The Green leader is also not expecting another federal election any time soon.
“I doubt very much that the other parties in Parliament will be prepared to go back to the polls, not on principle but purely on the mechanics of another election and them not being ready,” May said.
“Things didn’t break the way I had thought they might. We would have been the only ones in the House who would be prepared to pull the plug and go to an election over a matter of principle.”
Although May, 65, would again lead the Greens in the unlikely event of a snap election, it would not serve the interests of the party to helm another run four years from now, she said.
“It’s not as if being leader of the Green party is something that I do because I love being leader of the Green party. I love the Green party and this is a service,” she said.
“I think it’s quite unlikely that I’ll be the leader of the Green party going into a future election if it’s on anything like a four-year timing.”

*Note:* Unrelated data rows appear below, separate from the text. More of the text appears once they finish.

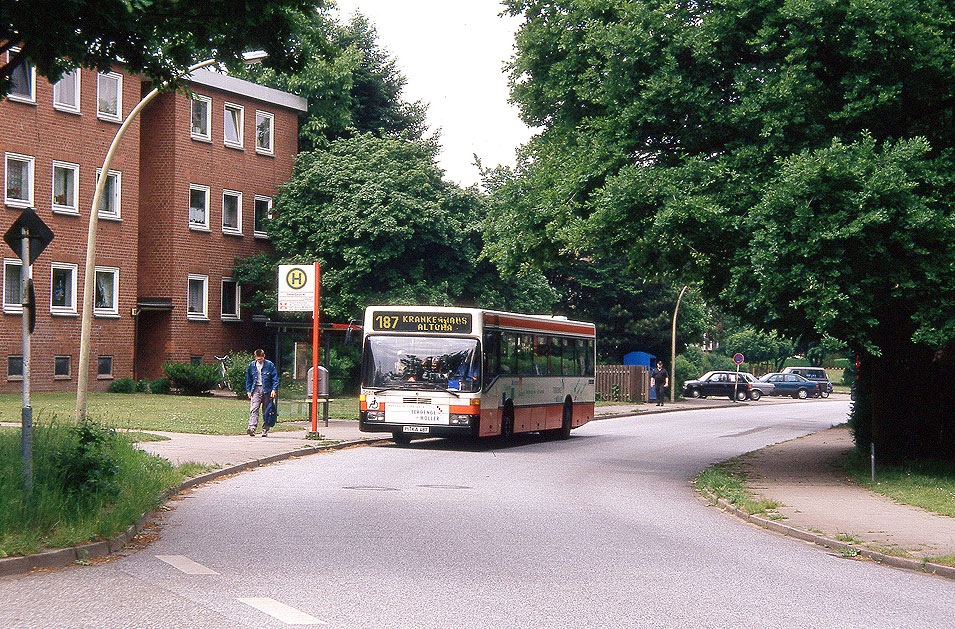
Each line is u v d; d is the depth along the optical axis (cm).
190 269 4231
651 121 1794
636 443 2809
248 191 4494
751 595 828
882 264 1638
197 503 1283
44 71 980
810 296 1599
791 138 1730
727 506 1448
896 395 2056
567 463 2103
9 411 2745
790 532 1215
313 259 4300
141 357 4222
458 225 4244
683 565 962
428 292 4188
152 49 1040
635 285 5725
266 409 2289
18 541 859
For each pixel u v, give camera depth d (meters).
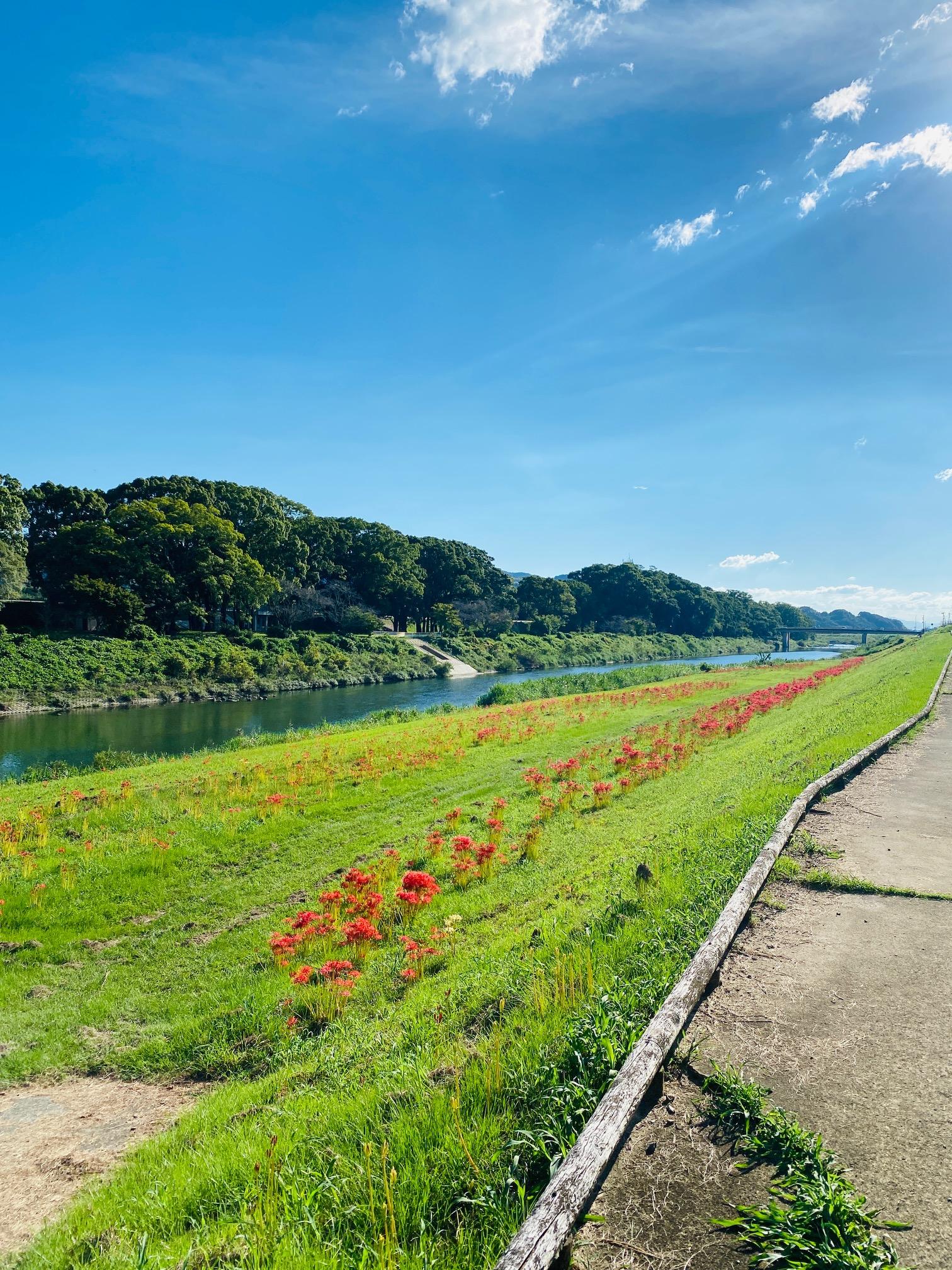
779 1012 4.48
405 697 52.75
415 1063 4.82
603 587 131.75
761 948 5.45
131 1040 7.91
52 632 52.94
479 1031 5.33
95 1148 5.85
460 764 20.06
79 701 43.56
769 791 10.18
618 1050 3.88
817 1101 3.58
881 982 4.82
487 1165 3.33
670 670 57.06
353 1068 5.48
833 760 11.80
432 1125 3.73
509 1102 3.87
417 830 14.08
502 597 107.12
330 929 8.92
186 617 67.56
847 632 155.12
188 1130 5.39
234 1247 3.22
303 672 58.28
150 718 40.16
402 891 9.26
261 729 36.47
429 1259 2.84
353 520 89.81
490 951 7.34
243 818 14.95
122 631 55.78
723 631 150.75
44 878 12.15
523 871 10.91
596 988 4.95
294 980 7.52
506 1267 2.41
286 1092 5.57
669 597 135.25
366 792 17.00
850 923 5.88
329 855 13.16
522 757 20.84
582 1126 3.44
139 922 11.02
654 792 14.70
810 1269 2.51
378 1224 3.10
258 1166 3.80
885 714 17.73
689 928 5.64
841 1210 2.70
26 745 31.19
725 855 7.54
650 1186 3.07
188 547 65.88
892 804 9.70
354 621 77.69
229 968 9.34
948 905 6.19
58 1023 8.32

May, who has led the party since 2006, indicated her small caucus B.C. MP Paul Manly and newcomer Jenica Atwin of Fredericton — will have a say in her future.
“I have some choices to make about what best serves the interests of Canada, the interests of the Green party writ large and more specifically the interests of two people that I adore _ Jenica and Paul, who have every reason to be able to weigh in on the decision.”
Regardless, May said, it is “very likely” she will run again in her Saanich Gulf Islands riding.
May recalls feeling despondent in 2015 at heading back to the House as the lone Green MP.
“I don’t feel crushed today, not at all,” she said. “Going back to Parliament as a group of three? We’ve never had that.”
May is also heartened that over 50 Green candidates garnered at least 10 per cent of the vote in their ridings.
“We are now accepted, not in one region but pretty much across Canada, as a viable party. We’re positioned in a way that means, quite solidly, we’re not going away.”